▶ [Stated goal a]
Copy, word for word, the lines in the records below, starting at the line containing "Identify the location of free" and ending at the line containing "coordinates (508, 340).", with both of those lines included.

▶ [Provided passage]
Bad Apples and Bad Barrels: Bias and Corruption in Polygraphy

Bias in polygraphy, my research suggests, is a bad apples problem affecting relatively few outcomes but undermining fairness in sometimes egregious ways including life-and-death contexts. At the same time, its propensity to increase the very corruption it’s meant to decrease is a bad barrel problem undermining overall efficacy in contexts that can be just as practically significant. Government non-transparency hinders progress on both issues.

These bias and corruption problems are related but distinct. The bias issue is one of bad appleles. A minority of prejudiced polygraphers probably have huge effects on a minority of police departments, companies, and federal agencies that use their services, by disproportionately flunking certain groups, e.g., blacks, homosexuals, rape victims, whistleblowers—an authoritarians’ banquet of outsiders, anecdotally targeted by polygraphers as recorded by a broad range of documents and sources compiled, shared, and enriched with others’ work in my 2012 collaboration with Marisa Taylor at McClatchy, 2014 Ph.D. dissertation research, and 2018 collaboration with Mark Harris at Wired.

“Bad apples” is more than an expression. Operation Bad Apple was a polygrapher fraud-busting operation that veteran CIA polygrapher John F. Sullivan spoke about in a 2008 interview after writing about it in his book Gatekeeper: Memoirs of a CIA Polygraph Examiner. John called abusive polygraphers who were manufacturing fraudulent confessions or charts, bad apples. The evidence on bias in polygraphy suggests he was probably right to think of them that way.

By contrast, the corruption issue is about “bad barrels”—not egregious cases of bias, fraud, or abuse, but a deleterious overall effect. In the aggregate, polygraph programs seem to hurt police departments that intend to use them in order to decrease corruption, by unexpectedly increasing corruption instead—much like the infamous D.A.R.E. program increased the very juvenile drug use it was expected to decrease. (As a sidenote: No one knew about that backfiring effect until field experimental data revealed it. This type of efficacy data generation remains surprisingly rare in public policy. This is known as the evidence-policy gap. It’s counter-intuitive if you’re not familiar with the literature in this area, but it’s not unusual.)

Secrecy provides cover for both bias and corruption. Programs that seem to be unaccountable under equal opportunity law on a case by case basis, like federal polygraph programs, will be more vulnerable to biased “bad apples” because non-transparency keeps possible aggregate disparities from being publicly analyzed. And anti-corruption programs that backfire, increasing the corruption they seek to decrease, will similarly be better able to protect their own interests in persisting, when their efficacy is not being publicly or independently evaluated.

Non-transparency, as I recently noted, limits research on polygraph bias and efficacy. But federal agencies are not the only possible source of relevant data. Experimental data can be collected in any population, although its generalizability is then an open question. Survey data can be collected from relevant populations, such as state-licensed polygraphers. And national-level survey data collected by the Bureau of Justice Statistics can be analyzed using statistical tools as if it were experimental data, allowing causal inferences to be drawn about the effects of polygraph programs on police departments. Triangulating all these sources of data sheds novel light on questions of bias and corruption in polygraphy.

▶ [Material shown]
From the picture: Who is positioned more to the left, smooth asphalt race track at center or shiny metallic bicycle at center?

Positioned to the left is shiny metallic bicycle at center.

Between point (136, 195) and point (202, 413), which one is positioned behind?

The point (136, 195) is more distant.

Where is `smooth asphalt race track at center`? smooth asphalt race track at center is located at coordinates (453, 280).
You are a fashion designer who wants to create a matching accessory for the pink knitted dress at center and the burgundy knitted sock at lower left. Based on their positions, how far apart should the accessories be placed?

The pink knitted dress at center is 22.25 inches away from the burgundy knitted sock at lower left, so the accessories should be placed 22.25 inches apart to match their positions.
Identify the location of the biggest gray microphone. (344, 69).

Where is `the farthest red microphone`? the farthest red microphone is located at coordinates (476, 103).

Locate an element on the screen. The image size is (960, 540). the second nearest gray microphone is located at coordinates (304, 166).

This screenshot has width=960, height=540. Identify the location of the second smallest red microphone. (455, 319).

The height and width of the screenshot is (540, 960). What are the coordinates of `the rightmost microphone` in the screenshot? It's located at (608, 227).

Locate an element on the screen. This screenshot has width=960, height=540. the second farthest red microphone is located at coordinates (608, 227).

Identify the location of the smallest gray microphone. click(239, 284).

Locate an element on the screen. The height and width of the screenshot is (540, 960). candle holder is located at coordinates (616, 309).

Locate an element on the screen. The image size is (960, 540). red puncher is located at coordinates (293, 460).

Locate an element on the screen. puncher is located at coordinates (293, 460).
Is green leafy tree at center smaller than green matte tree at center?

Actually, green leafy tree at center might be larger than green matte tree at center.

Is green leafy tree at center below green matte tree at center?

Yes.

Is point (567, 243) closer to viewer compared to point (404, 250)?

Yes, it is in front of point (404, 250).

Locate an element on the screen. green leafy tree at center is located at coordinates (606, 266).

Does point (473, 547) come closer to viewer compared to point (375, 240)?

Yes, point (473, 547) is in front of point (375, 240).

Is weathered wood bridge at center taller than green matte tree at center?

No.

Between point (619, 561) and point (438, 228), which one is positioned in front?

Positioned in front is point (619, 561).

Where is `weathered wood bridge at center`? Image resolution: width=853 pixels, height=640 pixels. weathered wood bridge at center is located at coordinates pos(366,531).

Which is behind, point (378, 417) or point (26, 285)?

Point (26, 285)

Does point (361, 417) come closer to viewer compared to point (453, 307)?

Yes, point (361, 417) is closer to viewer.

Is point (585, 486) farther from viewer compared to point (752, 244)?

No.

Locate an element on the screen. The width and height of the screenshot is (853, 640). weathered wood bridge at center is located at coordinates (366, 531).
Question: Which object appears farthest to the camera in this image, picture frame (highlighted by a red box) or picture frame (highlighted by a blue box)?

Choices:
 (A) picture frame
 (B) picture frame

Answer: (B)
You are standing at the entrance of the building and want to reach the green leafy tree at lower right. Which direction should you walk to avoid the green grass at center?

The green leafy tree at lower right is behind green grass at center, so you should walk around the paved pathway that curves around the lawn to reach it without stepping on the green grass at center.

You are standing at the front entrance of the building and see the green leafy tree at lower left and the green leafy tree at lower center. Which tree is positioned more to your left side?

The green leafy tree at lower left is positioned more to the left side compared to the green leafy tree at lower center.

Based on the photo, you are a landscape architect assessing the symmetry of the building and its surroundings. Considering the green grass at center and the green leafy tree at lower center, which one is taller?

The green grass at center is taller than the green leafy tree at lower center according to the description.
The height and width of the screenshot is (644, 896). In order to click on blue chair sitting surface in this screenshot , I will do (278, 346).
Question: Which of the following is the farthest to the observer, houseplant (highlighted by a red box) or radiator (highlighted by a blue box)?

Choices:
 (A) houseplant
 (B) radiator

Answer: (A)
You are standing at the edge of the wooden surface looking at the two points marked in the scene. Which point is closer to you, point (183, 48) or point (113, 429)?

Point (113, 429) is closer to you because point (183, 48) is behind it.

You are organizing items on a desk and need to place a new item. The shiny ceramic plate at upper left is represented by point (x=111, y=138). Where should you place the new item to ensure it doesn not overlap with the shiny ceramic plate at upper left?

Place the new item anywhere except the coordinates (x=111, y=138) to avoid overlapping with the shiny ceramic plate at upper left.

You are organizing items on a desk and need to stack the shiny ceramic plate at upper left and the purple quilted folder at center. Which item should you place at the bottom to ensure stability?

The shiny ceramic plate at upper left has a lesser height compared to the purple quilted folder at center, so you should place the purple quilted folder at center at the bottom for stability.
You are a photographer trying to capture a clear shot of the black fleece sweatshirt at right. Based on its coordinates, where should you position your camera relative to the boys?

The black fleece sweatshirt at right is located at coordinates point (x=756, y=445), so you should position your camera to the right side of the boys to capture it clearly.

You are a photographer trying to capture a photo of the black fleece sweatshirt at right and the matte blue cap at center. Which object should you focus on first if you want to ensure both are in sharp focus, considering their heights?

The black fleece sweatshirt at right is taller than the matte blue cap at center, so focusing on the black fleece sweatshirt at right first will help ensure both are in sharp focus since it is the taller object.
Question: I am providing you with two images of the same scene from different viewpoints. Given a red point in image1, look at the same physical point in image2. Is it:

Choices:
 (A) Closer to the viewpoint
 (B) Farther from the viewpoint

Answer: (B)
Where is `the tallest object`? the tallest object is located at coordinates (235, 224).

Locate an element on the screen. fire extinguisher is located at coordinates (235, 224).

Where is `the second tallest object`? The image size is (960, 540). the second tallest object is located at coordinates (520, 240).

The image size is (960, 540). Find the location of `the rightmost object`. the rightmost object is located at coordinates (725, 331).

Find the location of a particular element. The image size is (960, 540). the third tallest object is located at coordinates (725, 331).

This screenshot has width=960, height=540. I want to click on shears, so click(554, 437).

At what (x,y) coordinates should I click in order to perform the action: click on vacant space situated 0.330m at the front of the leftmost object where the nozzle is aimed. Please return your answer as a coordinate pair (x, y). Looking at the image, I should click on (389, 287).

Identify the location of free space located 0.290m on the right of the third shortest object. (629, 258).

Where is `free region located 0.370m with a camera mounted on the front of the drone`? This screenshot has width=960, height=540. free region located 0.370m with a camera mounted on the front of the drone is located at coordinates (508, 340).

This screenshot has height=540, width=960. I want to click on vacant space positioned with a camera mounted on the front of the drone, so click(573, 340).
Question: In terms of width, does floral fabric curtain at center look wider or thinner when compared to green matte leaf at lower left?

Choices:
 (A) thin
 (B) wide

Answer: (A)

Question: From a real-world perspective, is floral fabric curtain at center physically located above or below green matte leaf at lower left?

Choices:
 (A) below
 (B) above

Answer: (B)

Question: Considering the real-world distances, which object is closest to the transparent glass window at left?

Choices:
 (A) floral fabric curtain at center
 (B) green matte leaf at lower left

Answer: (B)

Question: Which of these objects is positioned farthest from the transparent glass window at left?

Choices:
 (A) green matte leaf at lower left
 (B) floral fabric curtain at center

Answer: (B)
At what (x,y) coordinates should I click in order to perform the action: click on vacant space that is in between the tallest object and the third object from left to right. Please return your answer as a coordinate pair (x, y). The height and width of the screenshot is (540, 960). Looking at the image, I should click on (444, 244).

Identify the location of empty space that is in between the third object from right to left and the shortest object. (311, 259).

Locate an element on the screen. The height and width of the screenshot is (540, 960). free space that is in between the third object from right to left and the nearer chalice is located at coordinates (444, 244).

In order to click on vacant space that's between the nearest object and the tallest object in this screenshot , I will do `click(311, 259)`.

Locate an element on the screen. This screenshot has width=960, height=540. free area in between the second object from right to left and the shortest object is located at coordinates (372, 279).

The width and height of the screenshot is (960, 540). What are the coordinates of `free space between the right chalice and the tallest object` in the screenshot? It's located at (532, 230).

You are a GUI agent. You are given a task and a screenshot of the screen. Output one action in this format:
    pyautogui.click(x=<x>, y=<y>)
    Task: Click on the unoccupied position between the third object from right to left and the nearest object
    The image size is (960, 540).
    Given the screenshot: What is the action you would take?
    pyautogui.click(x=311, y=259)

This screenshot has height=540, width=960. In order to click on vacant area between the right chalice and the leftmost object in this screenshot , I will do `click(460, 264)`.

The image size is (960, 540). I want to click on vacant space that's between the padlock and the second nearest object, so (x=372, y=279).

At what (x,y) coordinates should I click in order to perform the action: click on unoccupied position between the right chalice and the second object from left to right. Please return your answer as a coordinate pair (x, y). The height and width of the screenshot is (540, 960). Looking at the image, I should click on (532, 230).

▶ [Stated goal b]
Translate this sentence from the polygraphy passage above into Spanish: "Secrecy provides cover for both bias and corruption."

▶ [Right answer a]
Identify the location of free space located 0.290m on the right of the third shortest object. (629, 258).

Where is `free region located 0.370m with a camera mounted on the front of the drone`? This screenshot has width=960, height=540. free region located 0.370m with a camera mounted on the front of the drone is located at coordinates (508, 340).

▶ [Right answer b]
El secretismo brinda cobertura tanto al sesgo como a la corrupción.